Two days before the parties were married in February, 2011, they executed a prenuptial agreement. In it the wife accepted an agreed-upon maintenance provision. The husband commenced a divorce action in 2019. The wife counterclaimed, seeking an award of maintenance and a judgment setting aside the agreement as invalid.
The husband moved for summary judgment requesting the court deem the agreement valid. The wife opposed the husband’s motion and cross-moved for an award of temporary maintenance and counsel fees. Acting Clinton County Supreme Court Justice Keith M. Bruno partially granted the husband’s motion and dismissed the wife’s second counterclaim disputing the validity of the agreement. Justice Bruno also denied her cross-motion seeking temporary maintenance.
In its June 9, 2022 decision in Spiegel v. Spiegel, the Appellate Division, Third Department, reversed, finding various issues of fact raised by the circumstances surrounding the execution of the agreement that precluded an award of summary judgment. The Court reported the wife’s allegations concerning the husband’s controlling conduct leading to the execution of the prenuptial agreement. The Court concluded:
We find that the foregoing facts, if established, raise issues concerning whether the wife was meaningfully represented during the abbreviated negotiations, and also raise an inference that the husband did not intend on engaging in a good faith negotiation of the agreement from the outset, which, if true, would be sufficient to establish overreaching on his part.
The Court also found that the wife was improperly denied temporary maintenance, invalidating the maintenance provision of the agreement for failing to comply with the requirements of Domestic Relations Law former §236(B)(5-a)(f).
At the time that the parties entered into the agreement in February, 2011, former Domestic Relations Law §236(B)(5-a)(f) required that any agreement concerning temporary maintenance in which the parties deviated from the presumptive formula award was required to include language advising the parties of the amount of that award. Further the agreement was required to include the reasons that the parties had deviated from the payment of that amount. In the regard, the language was “virtually identical” to similar provisions governing agreements for child support. The Court noted that in those cases, the failure to include the “’statutory catechisms’” rendered the support provision invalid.
Here, the parties’ agreement clearly deviated from the presumptive award of temporary maintenance, and the maintenance provision in the agreement failed to provide a calculation of the presumptive award or any reasoning for deviating from same at a time when Domestic Relations Law former § 236 (B) (5-a) (f) required such language. [No such language was present concerning agreements for post-divorce maintenance.]
Moreover, because the calculation in the agreement was intended to substitute for any potential maintenance award, “both temporary and permanent,” the entirety of the provision had to be vacated.

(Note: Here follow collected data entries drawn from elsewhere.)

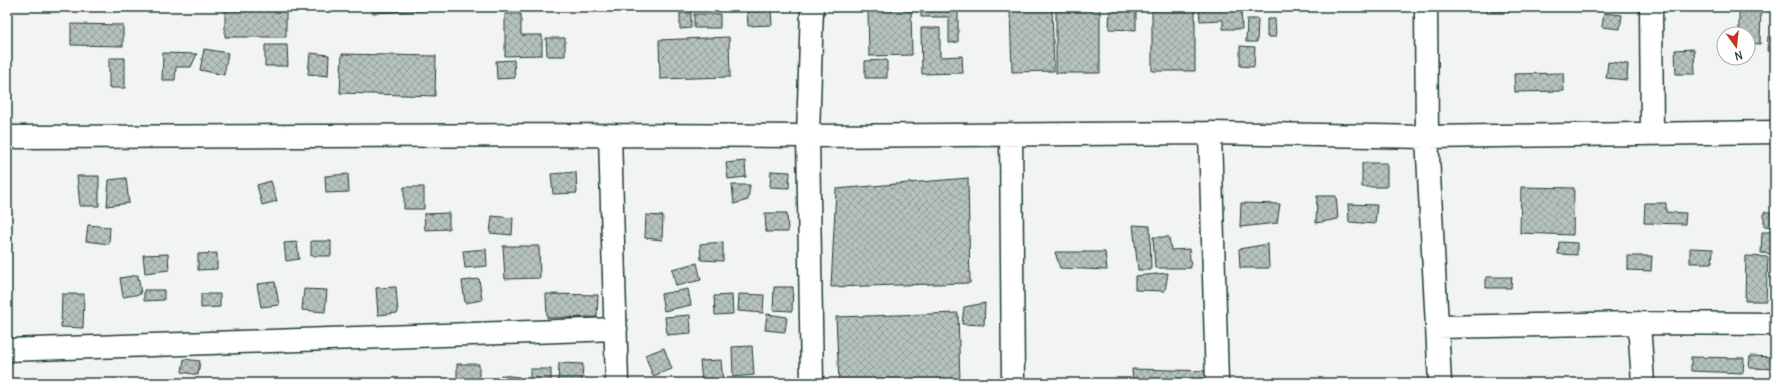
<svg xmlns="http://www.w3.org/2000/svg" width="1782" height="390" viewBox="0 0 1782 390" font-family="Delius,sans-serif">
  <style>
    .building { fill: url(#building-cross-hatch); stroke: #1f3d34 }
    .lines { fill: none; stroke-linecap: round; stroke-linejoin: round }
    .minor-casing { stroke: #1f3d34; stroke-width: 25 }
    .minor { stroke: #fff; stroke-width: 22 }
  </style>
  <defs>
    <pattern id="building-cross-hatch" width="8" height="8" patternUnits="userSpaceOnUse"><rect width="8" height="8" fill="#b7c1bd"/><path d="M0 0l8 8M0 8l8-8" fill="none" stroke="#949e9a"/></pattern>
  </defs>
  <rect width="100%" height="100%" fill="#f2f3f3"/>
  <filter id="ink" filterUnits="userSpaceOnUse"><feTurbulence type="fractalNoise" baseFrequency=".025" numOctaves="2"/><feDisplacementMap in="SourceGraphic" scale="8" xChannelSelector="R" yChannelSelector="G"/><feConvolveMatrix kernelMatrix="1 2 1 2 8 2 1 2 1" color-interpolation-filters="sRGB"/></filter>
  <g filter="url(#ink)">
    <!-- building -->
    <path class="building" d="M114 7H133V9Z
      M225 7H286V37H225Z
      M373 7H439L438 10 372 13Z
      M723 7H742L741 9 723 8Z
      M1110 7H1136V30L1109 29Z
      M1152 7H1195V71H1152Z
      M1199 7H1241L1242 29H1223V20L1200 21Z
      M1486 7H1509V13H1487Z
      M1561 7H1580V9Z
      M1739 7H1761L1760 44 1748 43V34H1739Z
      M1052 8 1054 71 1012 72 1010 9Z
      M1056 8H1100V73H1056Z
      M911 9 912 55 869 56 868 10Z
      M771 10 772 25 748 26 747 12Z
      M921 11H958V42L949 43V17H921Z
      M680 13H691V28L680 29Z
      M1604 13 1622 15 1620 29 1602 27Z
      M505 14H521V35H542V55L505 56Z
      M694 14H720V28H694Z
      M1247 19H1258L1257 42H1246Z
      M1267 19H1275L1276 37H1267Z
      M71 24 123 25V46L71 45Z
      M921 28H940V57L962 56 963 73 922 74Z
      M1768 36H1775V51H1767Z
      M729 37 730 77 660 79 659 40Z
      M546 38H565V56H547Z
      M265 45H287L288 66H265Z
      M1240 46 1255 47 1254 67 1240 66Z
      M204 49 228 53 224 75 200 70Z
      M1694 49 1695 74H1676L1675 50Z
      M163 53 197 54 191 67H176L175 80H162Z
      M310 53 329 55 328 76 308 74Z
      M342 54 436 56 435 96 340 93Z
      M109 58H125V88H109Z
      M514 60 515 78 497 79 496 61Z
      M887 60V78H865V61Z
      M1608 62 1628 64 1627 80 1606 78Z
      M1563 73 1564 91 1515 92 1514 74Z
      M745 161 746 177 728 179 726 163Z
      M1362 163H1387V187H1362Z
      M771 171 790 172 789 188 770 187Z
      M576 172 577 193 553 194 551 174Z
      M348 174 349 192 326 193 325 176Z
      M77 176H99V206H80Z
      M126 178 129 203 107 206 109 180Z
      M968 178 970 283 831 287 836 189Z
      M271 181 277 201 262 205 257 185Z
      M732 185H750L748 200 734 204Z
      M404 187H424V209H404Z
      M1521 187 1574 188 1573 235 1520 233Z
      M1317 196H1336L1338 219 1316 223Z
      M1241 203 1280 204 1277 223 1240 227Z
      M1645 203H1666V212L1686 213 1685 224 1644 223Z
      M1348 204 1377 205 1375 224 1349 222Z
      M1764 212H1774V227L1764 226Z
      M449 213V229L425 230 424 214Z
      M765 213H787L788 232H766Z
      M646 215 663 216 662 240 645 238Z
      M492 216 513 218 512 235 490 233Z
      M88 225 110 227 109 244 86 241Z
      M1133 225 1150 226 1151 270H1138Z
      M1762 232H1775V254L1761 253Z
      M1153 237H1169L1171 250 1189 249 1191 268H1155Z
      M311 241H331V256H311Z
      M297 242 299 259 286 261 284 243Z
      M723 242V261L701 260 700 244Z
      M1559 242 1577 243V255L1558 254Z
      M1268 244 1269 268H1240L1239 249Z
      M503 246H539L540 278 505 279Z
      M1690 248 1713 249 1712 263H1690Z
      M486 249 487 266 465 268 463 251Z
      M1055 252H1105L1107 270 1060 268Z
      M217 253V269L198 270V254Z
      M168 254 169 270 145 273 143 255Z
      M1628 256H1652L1651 271 1628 270Z
      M1746 256 1768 257 1766 301H1745Z
      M697 263 701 280 676 286 672 269Z
      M1168 273 1165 291 1135 290V276Z
      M138 275 141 294 123 297 120 278Z
      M1486 277H1512L1511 288H1486Z
      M479 279 482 300 465 303 462 281Z
      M275 282 279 305 261 307 257 284Z
      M396 287 398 313 378 315 376 288Z
      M774 287H793L792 311 773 310Z
      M304 289 327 290 325 312 302 310Z
      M688 289 691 305 664 311 661 294Z
      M144 290H164V300L144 301Z
      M62 294H84L83 328 61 327Z
      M201 294H220V307L201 308Z
      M546 294 598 295 597 317 547 318Z
      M739 294 764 295 763 313 738 311Z
      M732 295 733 314 715 315 714 296Z
      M985 303 984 325 962 324 964 307Z
      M958 313 960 383H839L836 317Z
      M767 314 787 317 785 332 765 330Z
      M690 315 691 333 667 335 665 317Z
      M752 346 754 375 733 377 732 347Z
      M664 348 672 369 653 376 645 355Z
      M1750 356 1775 357V369L1749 368Z
      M1691 357 1744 358 1743 373 1691 371Z
      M184 359 200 361 198 375 182 372Z
      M721 360 723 381 702 383 700 361Z
      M559 363 583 364 582 383H558Z
      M457 364H479V383H457Z
      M530 369H551V383H530Z
      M1132 369 1212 371 1210 383H1133Z
      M501 375 519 377 518 383H500Z"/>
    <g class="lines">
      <defs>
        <path id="minor" d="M812 7 808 136 812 383
          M1426 7 1427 137 1440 383
          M1651 7 1652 134
          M1210 133 1217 383
          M1011 134 1013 383
          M610 135 617 383
          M7 137 610 135 808 136 1210 133 1427 137 1775 132
          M1639 323 1643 383
          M1437 327 1639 323 1775 324
          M7 350 616 329"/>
      </defs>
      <!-- minor casing -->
      <use href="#minor" class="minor-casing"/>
      <!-- minor -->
      <use href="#minor" class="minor"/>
    </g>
  </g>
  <!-- margin -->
  <rect width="1782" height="390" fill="none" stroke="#fff" stroke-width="24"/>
  <rect x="12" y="12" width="1758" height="366" fill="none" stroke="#1f3d34" stroke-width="1.5" filter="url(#ink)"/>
  <!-- north arrow -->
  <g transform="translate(1736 46) rotate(165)"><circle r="19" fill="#ffffff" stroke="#a5b1ae"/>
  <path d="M0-3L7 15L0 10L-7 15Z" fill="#c8321e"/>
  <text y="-6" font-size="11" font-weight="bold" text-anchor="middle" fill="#1f3d34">N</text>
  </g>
</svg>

Note: Effective October 10, 2010, some four months before the Spiegel’s entered their agreement and married, Domestic Relations Law §236(B)(5-a)(f) was enacted by the 2010 Laws of NY, ch. 371, to provide:
f. A validly executed agreement or stipulation voluntarily entered into between the parties in an action commenced after the effective date of this subdivision presented to the court for incorporation in an order shall include a provision stating that the parties have been advised of the provisions of this subdivision, and that the presumptive award provided for therein results in the correct amount of temporary maintenance. in the event that such agreement or stipulation deviates from the presumptive award of temporary maintenance, the agreement or stipulation must specify the amount that such presumptive award of temporary maintenance would have been and the reason or reasons that such agreement or stipulation does not provide for payment of that amount. such provision may not be waived by either party or counsel. nothing contained in this subdivision shall be construed to alter the rights of the parties to voluntarily enter into validly executed agreements or stipulations which deviate from the presumptive award of temporary maintenance provided such agreements or stipulations comply with the provisions of this subdivision. the court shall, however, retain discretion with respect to temporary, and post-divorce maintenance awards pursuant to this section. any court order incorporating a validly executed agreement or stipulation which deviates from the presumptive award of temporary maintenance shall set forth the court’s reasons for such deviation.
That provision was effectively repealed by the 2015 Laws of NY, ch. 269, effective January 23, 2016, that modified the temporary maintenance formula and introduced the formula for post-divorce maintenance awards. As of then, there has been no provision mandating a C.S.S.A.-like recitation concerning maintenance, whether temporary or permanent.